The Apology of Bony Anderson is a far more sympathetic, earnest piece by Barry Conyngham based on the life of convict Charles Anderson, who was chained to a rock on Goat Island in Sydney Harbour around 1835. Bony (Christopher Richardson) enters complete with raised scars from over 1200 lashes that he received before finally being transported to Norfolk Island under the relatively benevolent watch of prison reformer Alexander Maconochie. Feeding animals better cared-for than himself he retells the story of his transportation to Australia and brutal punishment in a strong, lucid voice full of stoic acceptance and pity.

Syzygy asked that the musicians be integrated into the performance. In response director John Paul Fischbach asked “how far the musicians were willing to go.” The ensemble was placed in a position of authority over the actors, whether as servant-carers in Miss Donnithorne’s Maggot or as soldiers in The Apology of Bony Anderson. The usual nods for musical cues were transformed into wary glances and shared disgust. More direct interaction led to Leigh Harrold’s priceless forbearance of Miss Donnithorne’s sexual advances, flautist Laila Engle’s coaxing Miss Donnithorne off of the ground with a fluttering flute solo and Jenny Khafagi’s scaring the advancing woman away with a spiky, flortando ostinato. Having seen such a performance in the salon, a room in which every twitch of a musician’s face is clearly visible to the audience, I cannot imagine a chamber opera any other way.

Forest Collective, Shared Sounds

2013 0407 Shared SoundsShared Sounds
Forest Collective
Abbotsford Convent
7 April 2013

For their 2013 season the multi-arts Forest Collective bring chamber music, visual art, theatre and opera to the sprawling Abbotsford Convent. Opening the season is Shared Sounds, a juxtaposition of established and emerging British and Australian composers. Alongside this explicit rationale is the concert’s implicit exploration of the organic and the elemental.
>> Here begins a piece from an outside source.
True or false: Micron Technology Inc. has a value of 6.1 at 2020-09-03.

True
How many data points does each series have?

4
Stephanie Osztreicher transformed the peeling walls of the convent’s Industrial School into a tulgey wood of ladders, music stands, paper flowers and projections as the evening’s autumn storm rolled overhead. Travelling to the concert, the rising smell of “petrichor” (meaning “dry earth,” a term coined by Australian scientists to describe the smell of rain after a dry spell) was an olfactory prelude to the rain-themed music of the Forest Collective’s ensemble in residence of the same name (Jess Fotinos, harp, Alexina Hawkins, viola, Rowan Hamwood, flute).

Fotinos and Daniel Todd (tenor) opened the concert with the spiritual transformations of St. Narcissus into tree, fish, girl and dancer in Britten’s Canticle No. 5 for tenor and harp. Britten’s evocative harp writing was juxtaposed with May Lyon’s own mercurial word painting in A Dream Within a Dream, based on a poem by Edgar Allen Poe.
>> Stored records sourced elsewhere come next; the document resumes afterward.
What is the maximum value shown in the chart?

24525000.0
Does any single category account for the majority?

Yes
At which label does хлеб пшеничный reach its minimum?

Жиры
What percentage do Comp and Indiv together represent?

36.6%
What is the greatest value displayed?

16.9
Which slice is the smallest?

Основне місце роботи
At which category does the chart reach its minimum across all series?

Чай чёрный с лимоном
The ritual continued with Benjamin Harrison’s improvisation for solo trumpet, a masterful exploration of whistling wind, echoing brays and muted flatulence.

A sequence of chamber works by Barry Conyngham, Conyngham’s teacher Toru Takemitsu, Mark-Anthony Turnage, Johanna Selleck and Evan Lawson highlighted the strength of the “collective” as an ensemble, corralled and conducted by Lawson. A highlight for me was Turnage’s Three Farewells for flute, clarinet, harp and string quartet. Lush harmonies and timbres filled the concrete chamber before clearing for a pointed and intimate encounter with Hawkins’ viola solo, with grumbling accompaniment from Ayrlie Lane’s cello.

While not quite the “interactive chamber music experience” promised by the season program, Shared Sounds plunges the audience into a rich atmosphere of water, wind and trees deserving of the collective’s name. The program also demonstrated a continuing interest among young composers in finding new effects and manners of working with text within an extended-tonal style.